Why is this? This is a great question to ponder.

Some experts such as Francis Fakuyama refer to trust as vital to any form of social interaction or exchange and trustworthiness ‘lubricates social life’

When I did my doctoral studies, my research focused on the strength of collective group behaviors and how social interactions varied between different groups of people, primarily sales and customer service professionals at Xerox. There was a great understanding of how these two groups were using online tools to increase knowledge flows and improve the speed of knowledge transfer.

Xerox customer service professionals love to share online how they solve customer problems and help colleagues solve challenges. Sales professionals often want to find the quickest paths to meeting a customer’s business needs and typically rely on a few trusted key experts who often have the best advice to resolve challenges rather than relying on forums larger collaboration. I also saw this when I was a partner at a top-tier global professional services firm where senior partners always had good control over where the best proposals were that could help promote a sales opportunity. And often those proposals weren’t easily found in the millions of online knowledge sources. In other words, knowing the best people with the best knowledge was essential to operating successfully. Additionally, tribes that worked with trusted tribes stayed together to work on client work, so regardless of formal staffing resource structures where resources may need staffing for billable time, people would use trusted networks. with whom they have worked in the past. So humans, as social creatures, naturally gravitate towards trustworthy tribes with proven synergies.

What does this mean from a governance perspective?

What is important to appreciate at the corporate board level is to make sure they know how healthy corporate cultures are in relationship capital, and to appreciate that density of trust is at the core to enable productive cooperation. This is a key foundation in building a productive trust-building factory.

The concept of building trust is closely linked to reciprocity; In other words, the more information or knowledge that is considered valuable to the person or persons receiving the knowledge is exchanged, the value of the exchange will naturally increase and the density of trust will deepen as a result of healthy social exchanges.

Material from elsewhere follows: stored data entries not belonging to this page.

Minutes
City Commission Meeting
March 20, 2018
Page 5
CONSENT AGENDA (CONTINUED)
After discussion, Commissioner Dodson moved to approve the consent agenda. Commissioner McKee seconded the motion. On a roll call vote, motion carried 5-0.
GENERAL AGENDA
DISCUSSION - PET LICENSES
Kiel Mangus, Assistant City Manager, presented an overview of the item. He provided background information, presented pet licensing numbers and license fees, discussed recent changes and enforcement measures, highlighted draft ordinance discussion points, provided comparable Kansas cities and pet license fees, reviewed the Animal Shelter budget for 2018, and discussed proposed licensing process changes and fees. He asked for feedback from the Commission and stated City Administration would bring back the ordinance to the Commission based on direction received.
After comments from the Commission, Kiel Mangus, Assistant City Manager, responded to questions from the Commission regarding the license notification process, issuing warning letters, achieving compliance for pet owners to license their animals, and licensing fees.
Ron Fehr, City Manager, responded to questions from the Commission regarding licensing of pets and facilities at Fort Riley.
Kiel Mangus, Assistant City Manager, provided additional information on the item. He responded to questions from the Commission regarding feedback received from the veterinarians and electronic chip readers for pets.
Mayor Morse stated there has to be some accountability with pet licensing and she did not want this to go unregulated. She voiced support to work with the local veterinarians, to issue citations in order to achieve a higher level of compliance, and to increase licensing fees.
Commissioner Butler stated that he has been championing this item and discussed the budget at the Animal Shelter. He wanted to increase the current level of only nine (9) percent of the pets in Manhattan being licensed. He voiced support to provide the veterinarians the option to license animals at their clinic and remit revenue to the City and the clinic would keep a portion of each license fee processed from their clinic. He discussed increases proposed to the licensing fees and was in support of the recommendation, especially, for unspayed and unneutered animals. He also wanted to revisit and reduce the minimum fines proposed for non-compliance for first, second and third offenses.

Trust is a complex and multifaceted concept and it is increasingly important to ensure that corporate cultures trust their leaders at all levels.

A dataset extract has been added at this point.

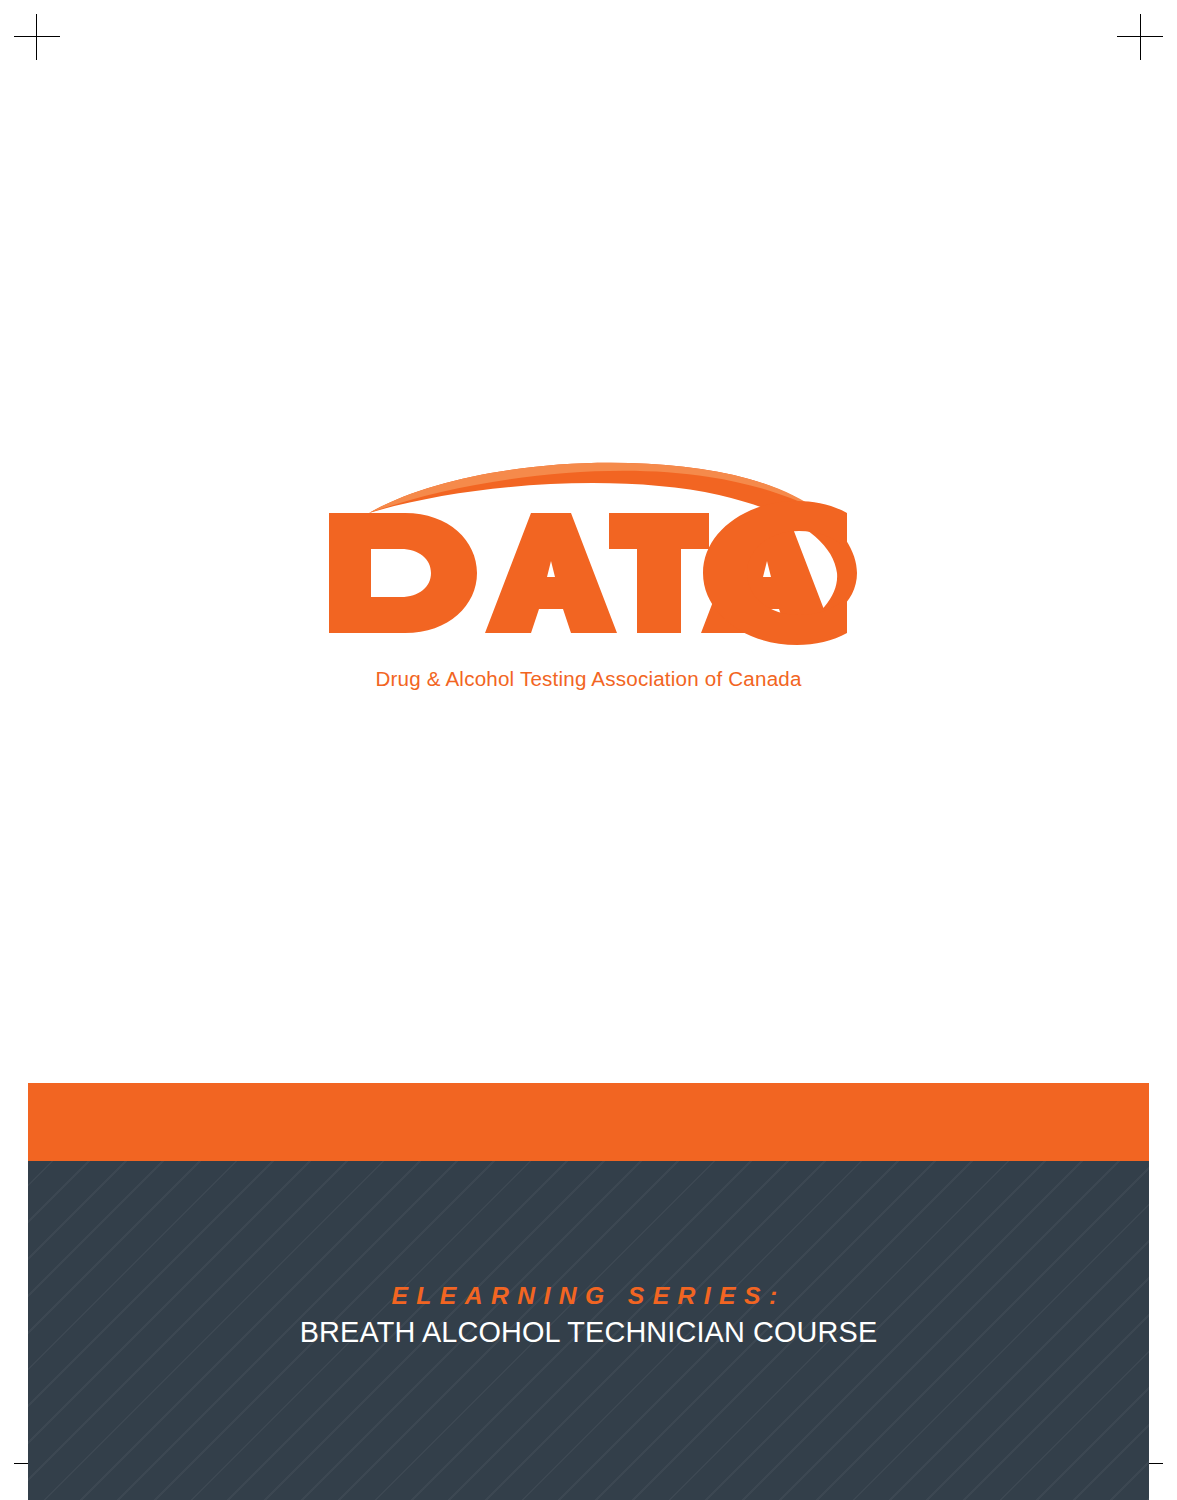Drug & Alcohol Testing Association of Canada
eLearning Series: Breath Alcohol Technician Course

Develop shared norms and understandings that enable team building, sharing of ideas, valuing inclusion and diversity, developing storytelling skills, honoring commitments, impartiality, and leadership based on facts and perspective to cultivate learning-oriented cultures are important skills to cultivate in an organization.

In every purpose-driven organization, clarity of organizational purpose and ensuring relationship capital based on trust, healthy reciprocal exchanges, clear expectations, and responsibilities that support both individual and collective goals are key operating processes. to cultivate and monitor.

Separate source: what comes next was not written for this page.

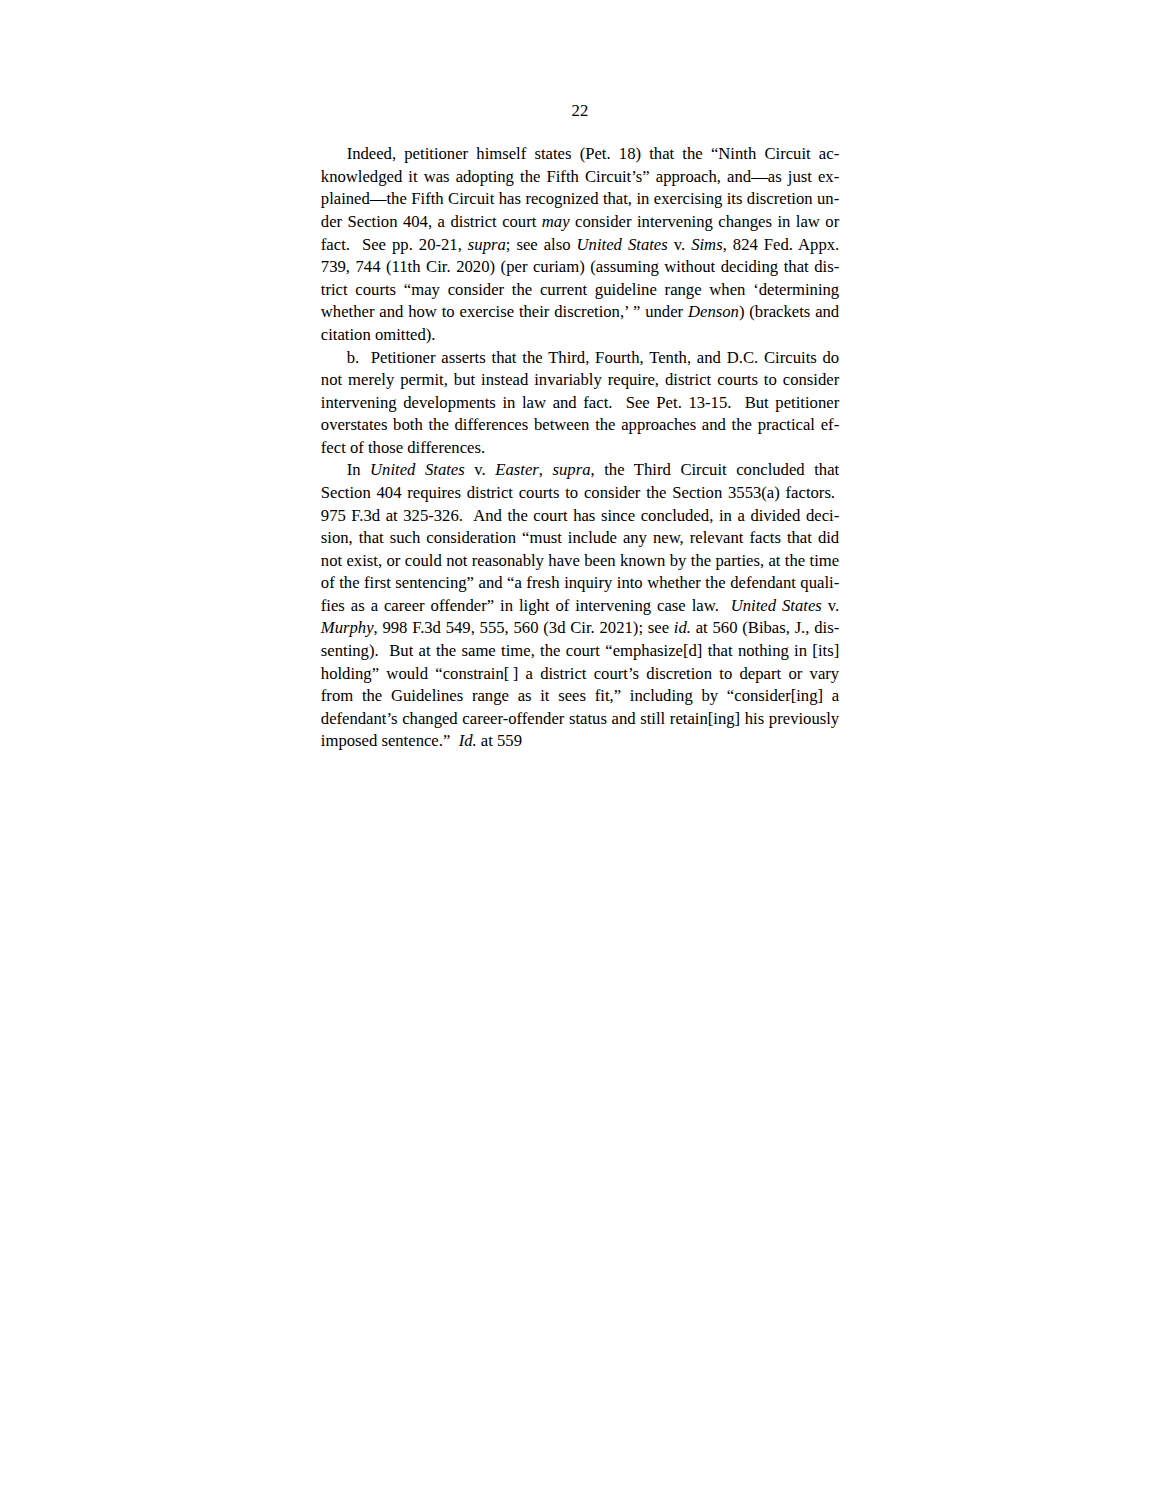22
Indeed, petitioner himself states (Pet. 18) that the “Ninth Circuit acknowledged it was adopting the Fifth Circuit’s” approach, and—as just explained—the Fifth Circuit has recognized that, in exercising its discretion under Section 404, a district court may consider intervening changes in law or fact. See pp. 20-21, supra; see also United States v. Sims, 824 Fed. Appx. 739, 744 (11th Cir. 2020) (per curiam) (assuming without deciding that district courts “may consider the current guideline range when ‘determining whether and how to exercise their discretion,’ ” under Denson) (brackets and citation omitted).
b. Petitioner asserts that the Third, Fourth, Tenth, and D.C. Circuits do not merely permit, but instead invariably require, district courts to consider intervening developments in law and fact. See Pet. 13-15. But petitioner overstates both the differences between the approaches and the practical effect of those differences.
In United States v. Easter, supra, the Third Circuit concluded that Section 404 requires district courts to consider the Section 3553(a) factors. 975 F.3d at 325-326. And the court has since concluded, in a divided decision, that such consideration “must include any new, relevant facts that did not exist, or could not reasonably have been known by the parties, at the time of the first sentencing” and “a fresh inquiry into whether the defendant qualifies as a career offender” in light of intervening case law. United States v. Murphy, 998 F.3d 549, 555, 560 (3d Cir. 2021); see id. at 560 (Bibas, J., dissenting). But at the same time, the court “emphasize[d] that nothing in [its] holding” would “constrain[ ] a district court’s discretion to depart or vary from the Guidelines range as it sees fit,” including by “consider[ing] a defendant’s changed career-offender status and still retain[ing] his previously imposed sentence.” Id. at 559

This blog explored the importance of relational capital and the importance of measuring trust. Leading companies that understand the value of relationship intelligence and the power of social media, advancing the DNA of data is IntroHive. Your brand is interesting and clear and says: increase revenue, increase relationships. Growth retention.

Who wouldn’t want to buy this message?

It is simple and easy to understand. As we live in our online worlds, having intelligent software to track and analyze all of our social connections in real time gives us rich insight into the strength of our communications with our customers, vendors, and employees. I am very excited to further investigate these areas with my company and soon with IntroHive, using AI methods to guide people to more impactful communications.

I am particularly interested in advancing the Permission to Feel dimension and emotional sciences, as I believe that researchers have not integrated theories of relational capital and emotional sciences deeply enough to improve human performance outcomes.

This is the topic of my fourth blog in this series and it’s called Permission to feel to accelerate the economy of the production of happiness.